**Data for analysis**
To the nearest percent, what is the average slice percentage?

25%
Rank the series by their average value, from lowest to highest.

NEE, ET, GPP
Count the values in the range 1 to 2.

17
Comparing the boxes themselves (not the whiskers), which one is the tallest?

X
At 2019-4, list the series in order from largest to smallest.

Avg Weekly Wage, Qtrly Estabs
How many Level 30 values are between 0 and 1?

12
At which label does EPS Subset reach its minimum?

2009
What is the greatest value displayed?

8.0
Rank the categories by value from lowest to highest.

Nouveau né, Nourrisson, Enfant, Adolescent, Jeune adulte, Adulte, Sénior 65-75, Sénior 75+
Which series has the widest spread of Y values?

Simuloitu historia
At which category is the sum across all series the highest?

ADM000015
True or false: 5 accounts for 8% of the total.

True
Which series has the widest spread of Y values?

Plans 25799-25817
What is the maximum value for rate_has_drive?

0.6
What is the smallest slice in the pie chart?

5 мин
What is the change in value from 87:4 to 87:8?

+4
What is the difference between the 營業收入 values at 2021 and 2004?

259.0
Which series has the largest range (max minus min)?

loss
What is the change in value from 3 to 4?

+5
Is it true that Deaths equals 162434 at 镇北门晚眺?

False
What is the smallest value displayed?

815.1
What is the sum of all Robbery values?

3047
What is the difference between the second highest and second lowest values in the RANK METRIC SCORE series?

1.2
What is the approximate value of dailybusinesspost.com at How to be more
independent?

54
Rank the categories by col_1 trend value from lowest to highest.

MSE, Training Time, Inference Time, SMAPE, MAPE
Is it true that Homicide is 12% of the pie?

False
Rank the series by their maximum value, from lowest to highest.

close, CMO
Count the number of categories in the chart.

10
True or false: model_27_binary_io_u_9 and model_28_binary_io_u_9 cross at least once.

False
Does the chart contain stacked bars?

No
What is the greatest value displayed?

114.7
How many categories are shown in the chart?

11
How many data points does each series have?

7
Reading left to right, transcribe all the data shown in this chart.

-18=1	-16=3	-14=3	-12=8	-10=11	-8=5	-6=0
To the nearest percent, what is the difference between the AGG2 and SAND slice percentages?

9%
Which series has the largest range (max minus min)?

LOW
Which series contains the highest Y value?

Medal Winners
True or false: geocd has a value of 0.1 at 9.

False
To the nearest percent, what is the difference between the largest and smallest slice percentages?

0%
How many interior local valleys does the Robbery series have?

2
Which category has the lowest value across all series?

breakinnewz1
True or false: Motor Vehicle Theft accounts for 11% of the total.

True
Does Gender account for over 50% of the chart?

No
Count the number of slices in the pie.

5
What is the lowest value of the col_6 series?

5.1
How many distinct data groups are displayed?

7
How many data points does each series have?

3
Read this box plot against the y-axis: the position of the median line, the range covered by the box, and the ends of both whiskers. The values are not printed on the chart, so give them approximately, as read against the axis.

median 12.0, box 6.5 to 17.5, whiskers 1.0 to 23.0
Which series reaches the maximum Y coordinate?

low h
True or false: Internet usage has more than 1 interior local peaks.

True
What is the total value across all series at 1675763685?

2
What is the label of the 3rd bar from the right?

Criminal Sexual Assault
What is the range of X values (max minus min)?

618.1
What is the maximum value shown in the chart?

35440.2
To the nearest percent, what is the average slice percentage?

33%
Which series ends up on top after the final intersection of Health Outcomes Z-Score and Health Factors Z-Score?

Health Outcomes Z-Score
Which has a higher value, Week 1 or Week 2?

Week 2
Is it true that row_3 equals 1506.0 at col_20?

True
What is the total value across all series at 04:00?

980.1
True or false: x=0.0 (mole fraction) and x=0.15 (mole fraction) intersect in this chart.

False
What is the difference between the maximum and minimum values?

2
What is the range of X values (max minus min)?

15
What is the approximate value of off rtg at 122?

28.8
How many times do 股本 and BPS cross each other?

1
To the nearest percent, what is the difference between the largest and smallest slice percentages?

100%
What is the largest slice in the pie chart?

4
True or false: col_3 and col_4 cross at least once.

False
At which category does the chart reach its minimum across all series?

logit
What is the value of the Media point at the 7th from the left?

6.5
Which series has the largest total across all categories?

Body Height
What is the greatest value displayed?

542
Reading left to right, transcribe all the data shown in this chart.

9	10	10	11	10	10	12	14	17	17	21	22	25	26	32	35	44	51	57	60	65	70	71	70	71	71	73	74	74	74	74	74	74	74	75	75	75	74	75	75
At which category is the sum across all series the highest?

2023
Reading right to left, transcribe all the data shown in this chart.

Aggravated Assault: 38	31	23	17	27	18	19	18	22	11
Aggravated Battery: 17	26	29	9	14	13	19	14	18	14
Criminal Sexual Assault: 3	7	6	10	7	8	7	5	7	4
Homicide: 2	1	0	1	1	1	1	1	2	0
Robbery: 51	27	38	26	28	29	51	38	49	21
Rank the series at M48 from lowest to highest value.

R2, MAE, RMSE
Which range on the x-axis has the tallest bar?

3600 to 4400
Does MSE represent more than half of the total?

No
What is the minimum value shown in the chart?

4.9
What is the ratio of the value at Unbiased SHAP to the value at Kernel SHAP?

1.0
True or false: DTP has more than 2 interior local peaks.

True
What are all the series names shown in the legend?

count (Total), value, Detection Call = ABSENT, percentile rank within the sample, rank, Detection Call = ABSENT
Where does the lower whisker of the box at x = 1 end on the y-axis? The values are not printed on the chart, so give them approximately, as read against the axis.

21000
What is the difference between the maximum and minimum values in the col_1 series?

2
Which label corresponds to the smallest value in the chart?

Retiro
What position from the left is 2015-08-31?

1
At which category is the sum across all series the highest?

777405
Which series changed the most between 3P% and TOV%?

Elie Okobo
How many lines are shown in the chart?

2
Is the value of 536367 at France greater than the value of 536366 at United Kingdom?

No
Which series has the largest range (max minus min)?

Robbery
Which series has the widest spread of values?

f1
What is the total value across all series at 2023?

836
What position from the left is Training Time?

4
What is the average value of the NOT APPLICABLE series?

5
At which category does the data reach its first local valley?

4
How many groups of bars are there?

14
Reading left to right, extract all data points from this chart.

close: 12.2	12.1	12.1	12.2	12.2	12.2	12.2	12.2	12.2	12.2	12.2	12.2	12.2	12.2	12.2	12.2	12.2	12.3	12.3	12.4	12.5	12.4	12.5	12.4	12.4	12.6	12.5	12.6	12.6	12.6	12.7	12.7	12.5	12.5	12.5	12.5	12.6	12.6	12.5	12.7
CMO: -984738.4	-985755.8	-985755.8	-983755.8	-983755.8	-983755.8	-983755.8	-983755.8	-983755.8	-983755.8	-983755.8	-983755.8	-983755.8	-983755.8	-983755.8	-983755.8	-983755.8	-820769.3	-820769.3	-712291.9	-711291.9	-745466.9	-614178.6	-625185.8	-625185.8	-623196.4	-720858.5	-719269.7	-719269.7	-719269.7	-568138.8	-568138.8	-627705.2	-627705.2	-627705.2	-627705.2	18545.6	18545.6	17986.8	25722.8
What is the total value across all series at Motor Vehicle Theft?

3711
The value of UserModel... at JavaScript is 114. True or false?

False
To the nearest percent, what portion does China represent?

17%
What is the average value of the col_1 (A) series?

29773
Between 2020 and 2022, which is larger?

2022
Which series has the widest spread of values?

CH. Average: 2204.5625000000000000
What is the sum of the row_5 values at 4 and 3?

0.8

**What this task involves**
Write out all of the rows above word for word, keeping each line unchanged and in its original order.

**Task answer**
To the nearest percent, what is the average slice percentage?

25%
Rank the series by their average value, from lowest to highest.

NEE, ET, GPP
Count the values in the range 1 to 2.

17
Comparing the boxes themselves (not the whiskers), which one is the tallest?

X
At 2019-4, list the series in order from largest to smallest.

Avg Weekly Wage, Qtrly Estabs
How many Level 30 values are between 0 and 1?

12
At which label does EPS Subset reach its minimum?

2009
What is the greatest value displayed?

8.0
Rank the categories by value from lowest to highest.

Nouveau né, Nourrisson, Enfant, Adolescent, Jeune adulte, Adulte, Sénior 65-75, Sénior 75+
Which series has the widest spread of Y values?

Simuloitu historia
At which category is the sum across all series the highest?

ADM000015
True or false: 5 accounts for 8% of the total.

True
Which series has the widest spread of Y values?

Plans 25799-25817
What is the maximum value for rate_has_drive?

0.6
What is the smallest slice in the pie chart?

5 мин
What is the change in value from 87:4 to 87:8?

+4
What is the difference between the 營業收入 values at 2021 and 2004?

259.0
Which series has the largest range (max minus min)?

loss
What is the change in value from 3 to 4?

+5
Is it true that Deaths equals 162434 at 镇北门晚眺?

False
What is the smallest value displayed?

815.1
What is the sum of all Robbery values?

3047
What is the difference between the second highest and second lowest values in the RANK METRIC SCORE series?

1.2
What is the approximate value of dailybusinesspost.com at How to be more
independent?

54
Rank the categories by col_1 trend value from lowest to highest.

MSE, Training Time, Inference Time, SMAPE, MAPE
Is it true that Homicide is 12% of the pie?

False
Rank the series by their maximum value, from lowest to highest.

close, CMO
Count the number of categories in the chart.

10
True or false: model_27_binary_io_u_9 and model_28_binary_io_u_9 cross at least once.

False
Does the chart contain stacked bars?

No
What is the greatest value displayed?

114.7
How many categories are shown in the chart?

11
How many data points does each series have?

7
Reading left to right, transcribe all the data shown in this chart.

-18=1	-16=3	-14=3	-12=8	-10=11	-8=5	-6=0
To the nearest percent, what is the difference between the AGG2 and SAND slice percentages?

9%
Which series has the largest range (max minus min)?

LOW
Which series contains the highest Y value?

Medal Winners
True or false: geocd has a value of 0.1 at 9.

False
To the nearest percent, what is the difference between the largest and smallest slice percentages?

0%
How many interior local valleys does the Robbery series have?

2
Which category has the lowest value across all series?

breakinnewz1
True or false: Motor Vehicle Theft accounts for 11% of the total.

True
Does Gender account for over 50% of the chart?

No
Count the number of slices in the pie.

5
What is the lowest value of the col_6 series?

5.1
How many distinct data groups are displayed?

7
How many data points does each series have?

3
Read this box plot against the y-axis: the position of the median line, the range covered by the box, and the ends of both whiskers. The values are not printed on the chart, so give them approximately, as read against the axis.

median 12.0, box 6.5 to 17.5, whiskers 1.0 to 23.0
Which series reaches the maximum Y coordinate?

low h
True or false: Internet usage has more than 1 interior local peaks.

True
What is the total value across all series at 1675763685?

2
What is the label of the 3rd bar from the right?

Criminal Sexual Assault
What is the range of X values (max minus min)?

618.1
What is the maximum value shown in the chart?

35440.2
To the nearest percent, what is the average slice percentage?

33%
Which series ends up on top after the final intersection of Health Outcomes Z-Score and Health Factors Z-Score?

Health Outcomes Z-Score
Which has a higher value, Week 1 or Week 2?

Week 2
Is it true that row_3 equals 1506.0 at col_20?

True
What is the total value across all series at 04:00?

980.1
True or false: x=0.0 (mole fraction) and x=0.15 (mole fraction) intersect in this chart.

False
What is the difference between the maximum and minimum values?

2
What is the range of X values (max minus min)?

15
What is the approximate value of off rtg at 122?

28.8
How many times do 股本 and BPS cross each other?

1
To the nearest percent, what is the difference between the largest and smallest slice percentages?

100%
What is the largest slice in the pie chart?

4
True or false: col_3 and col_4 cross at least once.

False
At which category does the chart reach its minimum across all series?

logit
What is the value of the Media point at the 7th from the left?

6.5
Which series has the largest total across all categories?

Body Height
What is the greatest value displayed?

542
Reading left to right, transcribe all the data shown in this chart.

9	10	10	11	10	10	12	14	17	17	21	22	25	26	32	35	44	51	57	60	65	70	71	70	71	71	73	74	74	74	74	74	74	74	75	75	75	74	75	75
At which category is the sum across all series the highest?

2023
Reading right to left, transcribe all the data shown in this chart.

Aggravated Assault: 38	31	23	17	27	18	19	18	22	11
Aggravated Battery: 17	26	29	9	14	13	19	14	18	14
Criminal Sexual Assault: 3	7	6	10	7	8	7	5	7	4
Homicide: 2	1	0	1	1	1	1	1	2	0
Robbery: 51	27	38	26	28	29	51	38	49	21
Rank the series at M48 from lowest to highest value.

R2, MAE, RMSE
Which range on the x-axis has the tallest bar?

3600 to 4400
Does MSE represent more than half of the total?

No
What is the minimum value shown in the chart?

4.9
What is the ratio of the value at Unbiased SHAP to the value at Kernel SHAP?

1.0
True or false: DTP has more than 2 interior local peaks.

True
What are all the series names shown in the legend?

count (Total), value, Detection Call = ABSENT, percentile rank within the sample, rank, Detection Call = ABSENT
Where does the lower whisker of the box at x = 1 end on the y-axis? The values are not printed on the chart, so give them approximately, as read against the axis.

21000
What is the difference between the maximum and minimum values in the col_1 series?

2
Which label corresponds to the smallest value in the chart?

Retiro
What position from the left is 2015-08-31?

1
At which category is the sum across all series the highest?

777405
Which series changed the most between 3P% and TOV%?

Elie Okobo
How many lines are shown in the chart?

2
Is the value of 536367 at France greater than the value of 536366 at United Kingdom?

No
Which series has the largest range (max minus min)?

Robbery
Which series has the widest spread of values?

f1
What is the total value across all series at 2023?

836
What position from the left is Training Time?

4
What is the average value of the NOT APPLICABLE series?

5
At which category does the data reach its first local valley?

4
How many groups of bars are there?

14
Reading left to right, extract all data points from this chart.

close: 12.2	12.1	12.1	12.2	12.2	12.2	12.2	12.2	12.2	12.2	12.2	12.2	12.2	12.2	12.2	12.2	12.2	12.3	12.3	12.4	12.5	12.4	12.5	12.4	12.4	12.6	12.5	12.6	12.6	12.6	12.7	12.7	12.5	12.5	12.5	12.5	12.6	12.6	12.5	12.7
CMO: -984738.4	-985755.8	-985755.8	-983755.8	-983755.8	-983755.8	-983755.8	-983755.8	-983755.8	-983755.8	-983755.8	-983755.8	-983755.8	-983755.8	-983755.8	-983755.8	-983755.8	-820769.3	-820769.3	-712291.9	-711291.9	-745466.9	-614178.6	-625185.8	-625185.8	-623196.4	-720858.5	-719269.7	-719269.7	-719269.7	-568138.8	-568138.8	-627705.2	-627705.2	-627705.2	-627705.2	18545.6	18545.6	17986.8	25722.8
What is the total value across all series at Motor Vehicle Theft?

3711
The value of UserModel... at JavaScript is 114. True or false?

False
To the nearest percent, what portion does China represent?

17%
What is the average value of the col_1 (A) series?

29773
Between 2020 and 2022, which is larger?

2022
Which series has the widest spread of values?

CH. Average: 2204.5625000000000000
What is the sum of the row_5 values at 4 and 3?

0.8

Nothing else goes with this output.